Spoiler Alert: This post is not about Austin’s cancer. I know, you’re thinking, “Wait a minute! You mean there are other things in the world for Krissy to think about, write about, care about?” Actually, yes. So this one is about riding a bike.
You know how people always say, “It’s just like riding a bike,” meaning that once you’ve done it, it’s so easy to do again? Well, that’s not always the case. And this is not some great metaphor or analogy. I am literally talking about riding a bike.
Braedan learned to ride a two-wheeler without training wheels last summer, when he was just 4. We were all pretty impressed with this accomplishment, especially Braedan himself. I would take him on runs with me, which was great fun for both of us (and way easier than pushing him in the jogging stroller). The only problem was that the bike we bought him was too tall. We knew this was the case, but figured it made sense to buy one he could grow into instead of needing to buy a new one each year. So last summer, when his feet couldn’t reach the ground, Mark or I had to race along behind him and help him stop. He grew pretty accustomed to this and I think it gave him a sense of security knowing that we were there to catch him each time he faltered (again, I mean that literally as well as figuratively).

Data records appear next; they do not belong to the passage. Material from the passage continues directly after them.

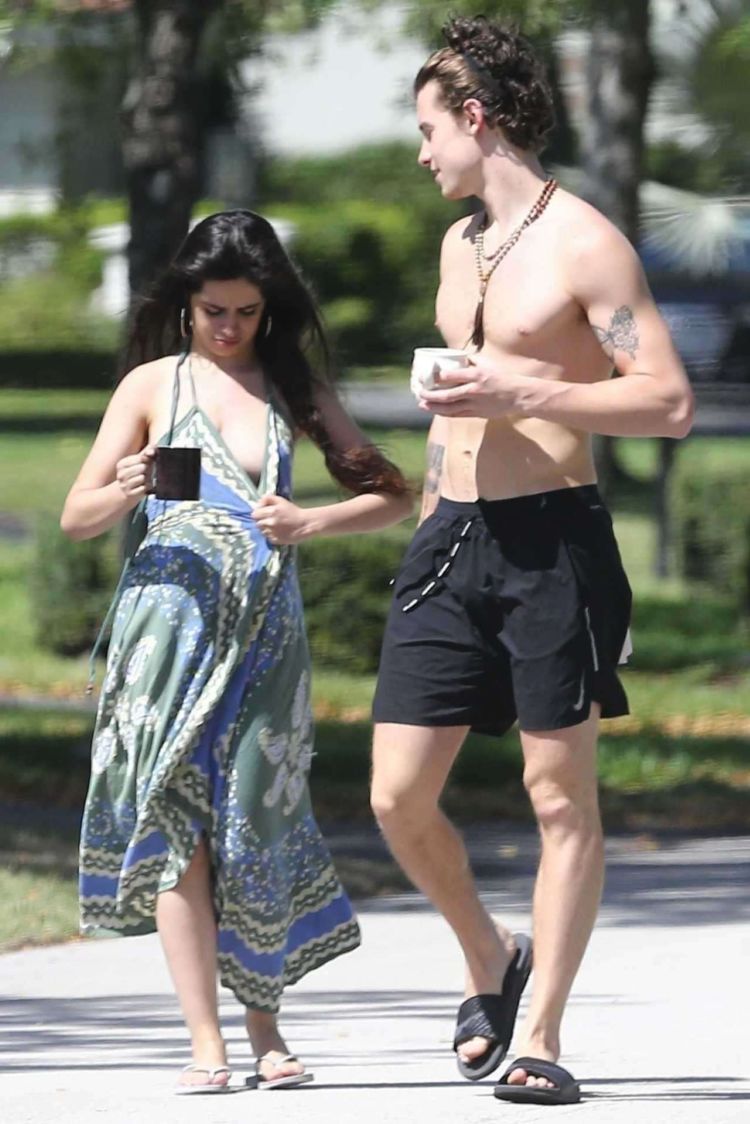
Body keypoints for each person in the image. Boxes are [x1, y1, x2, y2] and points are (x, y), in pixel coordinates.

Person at [370, 16, 693, 1108]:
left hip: (554, 541)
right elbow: (457, 400)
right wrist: (428, 513)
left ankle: (542, 1033)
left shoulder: (586, 243)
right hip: (450, 537)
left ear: (475, 118)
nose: (421, 151)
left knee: (558, 796)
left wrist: (529, 391)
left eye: (429, 129)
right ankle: (489, 954)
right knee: (396, 796)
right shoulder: (459, 246)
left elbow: (667, 399)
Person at [61, 210, 412, 1094]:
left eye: (247, 312)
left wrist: (310, 521)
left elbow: (392, 495)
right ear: (186, 302)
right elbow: (76, 516)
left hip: (265, 641)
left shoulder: (292, 387)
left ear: (270, 308)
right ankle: (205, 1041)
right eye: (213, 310)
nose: (228, 327)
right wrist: (125, 487)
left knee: (254, 822)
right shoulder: (151, 385)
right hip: (164, 637)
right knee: (177, 828)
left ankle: (266, 1027)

So now that it’s finally (finally!) showing signs of springtime in Cleveland, we pulled his bike out of the garage, dusted it off and were all set to go. I excitely told him that he’d be able to ride it on his own this year without needing us to stop him every time because he’s so much taller (as evidenced by his pants that keep “shrinking”). He stood over the seat with both feet firmly on the ground while I invoked my dad’s best pre-game coaching speeches. He’d be independent, he was such a big boy, not needing his parents’ help anymore!
To no avail. He refused to even try. “No. I can’t do it. I’ll fall.” We went back and forth, me encouraging, him denying, never getting anywhere.
“But you know how to ride a bike,” I implored. “You did this all last summer. You were great at it.”
Still nothing. So I switched tactics, reminding him that new things were hard for everyone and we all failed in the beginning but that was the only way we ever learned. Do you know how many times Babe Ruth struck out? I wanted to ask but since he doesn’t know who Babe Ruth is and doesn’t even know what striking out means, I dropped that favorite line of high school counselors everywhere.
And then I decided, without really deciding, that it would be wise to shame my child into doing something that scared him: “It was big deal that you could ride your bike when you were four,” I taunted. “But now that you’re five, everyone can ride a two-wheeler.” All the kids are doing it. Is this really the parental wisdom I want to impart? Do it because all your peers are doing it and they might laugh at you if you can’t?
Oh boy. I cleared my head and dropped the subject altogether. We played on the swingset for the rest of the morning and then I pulled them to school in the wagon. But it bothered me. Why wasn’t he willing to try? What is he so afraid of?
I don’t have the answer, no brilliant last paragraph of resolution, no touching description of Braedan zooming down the sidewalk on his big boy bike, waving goodbye over his shoulder. The bike is sitting in the garage, awaiting that moment when he decides, on his own terms, that he’s ready to try again. I know he’ll be able to do it and I know he’ll be thrilled when he does. And I know I’ll watch him proudly and then suddenly turn wistful and think, “Oh, my baby. Why does he have to grow up so fast? Why doesn’t he need me anymore?”